=== TASK DESCRIPTION ===
What you output should match the data below exactly.

=== INPUT FOR THIS TASK ===

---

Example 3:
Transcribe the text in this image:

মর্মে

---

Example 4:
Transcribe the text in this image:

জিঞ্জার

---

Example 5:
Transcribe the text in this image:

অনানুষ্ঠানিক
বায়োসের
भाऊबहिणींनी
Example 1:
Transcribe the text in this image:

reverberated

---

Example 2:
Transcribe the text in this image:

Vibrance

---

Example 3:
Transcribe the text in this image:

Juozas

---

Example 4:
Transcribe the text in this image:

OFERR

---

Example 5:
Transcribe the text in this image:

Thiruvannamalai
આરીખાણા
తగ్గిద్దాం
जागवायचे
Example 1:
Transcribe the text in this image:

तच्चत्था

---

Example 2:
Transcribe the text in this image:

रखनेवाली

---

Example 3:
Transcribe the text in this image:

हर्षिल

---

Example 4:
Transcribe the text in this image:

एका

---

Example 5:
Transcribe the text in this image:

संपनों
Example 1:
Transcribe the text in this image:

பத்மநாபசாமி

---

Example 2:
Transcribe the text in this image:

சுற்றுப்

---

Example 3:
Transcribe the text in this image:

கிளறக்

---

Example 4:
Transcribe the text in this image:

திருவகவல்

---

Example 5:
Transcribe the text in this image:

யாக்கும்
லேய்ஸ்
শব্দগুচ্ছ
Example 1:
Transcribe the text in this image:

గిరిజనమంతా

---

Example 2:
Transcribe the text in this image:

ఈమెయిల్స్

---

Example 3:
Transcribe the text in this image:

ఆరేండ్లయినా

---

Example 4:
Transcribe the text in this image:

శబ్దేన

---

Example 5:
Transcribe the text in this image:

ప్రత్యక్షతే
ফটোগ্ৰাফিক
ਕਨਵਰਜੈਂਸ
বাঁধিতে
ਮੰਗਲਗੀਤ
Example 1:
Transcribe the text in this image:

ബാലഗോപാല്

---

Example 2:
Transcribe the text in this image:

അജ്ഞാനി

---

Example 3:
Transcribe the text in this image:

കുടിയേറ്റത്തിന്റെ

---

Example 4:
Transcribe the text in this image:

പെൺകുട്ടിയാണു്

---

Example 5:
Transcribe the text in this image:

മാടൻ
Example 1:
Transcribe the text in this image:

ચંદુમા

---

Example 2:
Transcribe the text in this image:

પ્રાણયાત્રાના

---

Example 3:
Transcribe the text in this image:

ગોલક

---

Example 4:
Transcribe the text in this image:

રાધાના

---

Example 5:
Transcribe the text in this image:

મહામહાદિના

=== TASK SOLUTION ===
---

Example 3:
Transcribe the text in this image:

মর্মে

---

Example 4:
Transcribe the text in this image:

জিঞ্জার

---

Example 5:
Transcribe the text in this image:

অনানুষ্ঠানিক
বায়োসের
भाऊबहिणींनी
Example 1:
Transcribe the text in this image:

reverberated

---

Example 2:
Transcribe the text in this image:

Vibrance

---

Example 3:
Transcribe the text in this image:

Juozas

---

Example 4:
Transcribe the text in this image:

OFERR

---

Example 5:
Transcribe the text in this image:

Thiruvannamalai
આરીખાણા
తగ్గిద్దాం
जागवायचे
Example 1:
Transcribe the text in this image:

तच्चत्था

---

Example 2:
Transcribe the text in this image:

रखनेवाली

---

Example 3:
Transcribe the text in this image:

हर्षिल

---

Example 4:
Transcribe the text in this image:

एका

---

Example 5:
Transcribe the text in this image:

संपनों
Example 1:
Transcribe the text in this image:

பத்மநாபசாமி

---

Example 2:
Transcribe the text in this image:

சுற்றுப்

---

Example 3:
Transcribe the text in this image:

கிளறக்

---

Example 4:
Transcribe the text in this image:

திருவகவல்

---

Example 5:
Transcribe the text in this image:

யாக்கும்
லேய்ஸ்
শব্দগুচ্ছ
Example 1:
Transcribe the text in this image:

గిరిజనమంతా

---

Example 2:
Transcribe the text in this image:

ఈమెయిల్స్

---

Example 3:
Transcribe the text in this image:

ఆరేండ్లయినా

---

Example 4:
Transcribe the text in this image:

శబ్దేన

---

Example 5:
Transcribe the text in this image:

ప్రత్యక్షతే
ফটোগ্ৰাফিক
ਕਨਵਰਜੈਂਸ
বাঁধিতে
ਮੰਗਲਗੀਤ
Example 1:
Transcribe the text in this image:

ബാലഗോപാല്

---

Example 2:
Transcribe the text in this image:

അജ്ഞാനി

---

Example 3:
Transcribe the text in this image:

കുടിയേറ്റത്തിന്റെ

---

Example 4:
Transcribe the text in this image:

പെൺകുട്ടിയാണു്

---

Example 5:
Transcribe the text in this image:

മാടൻ
Example 1:
Transcribe the text in this image:

ચંદુમા

---

Example 2:
Transcribe the text in this image:

પ્રાણયાત્રાના

---

Example 3:
Transcribe the text in this image:

ગોલક

---

Example 4:
Transcribe the text in this image:

રાધાના

---

Example 5:
Transcribe the text in this image:

મહામહાદિના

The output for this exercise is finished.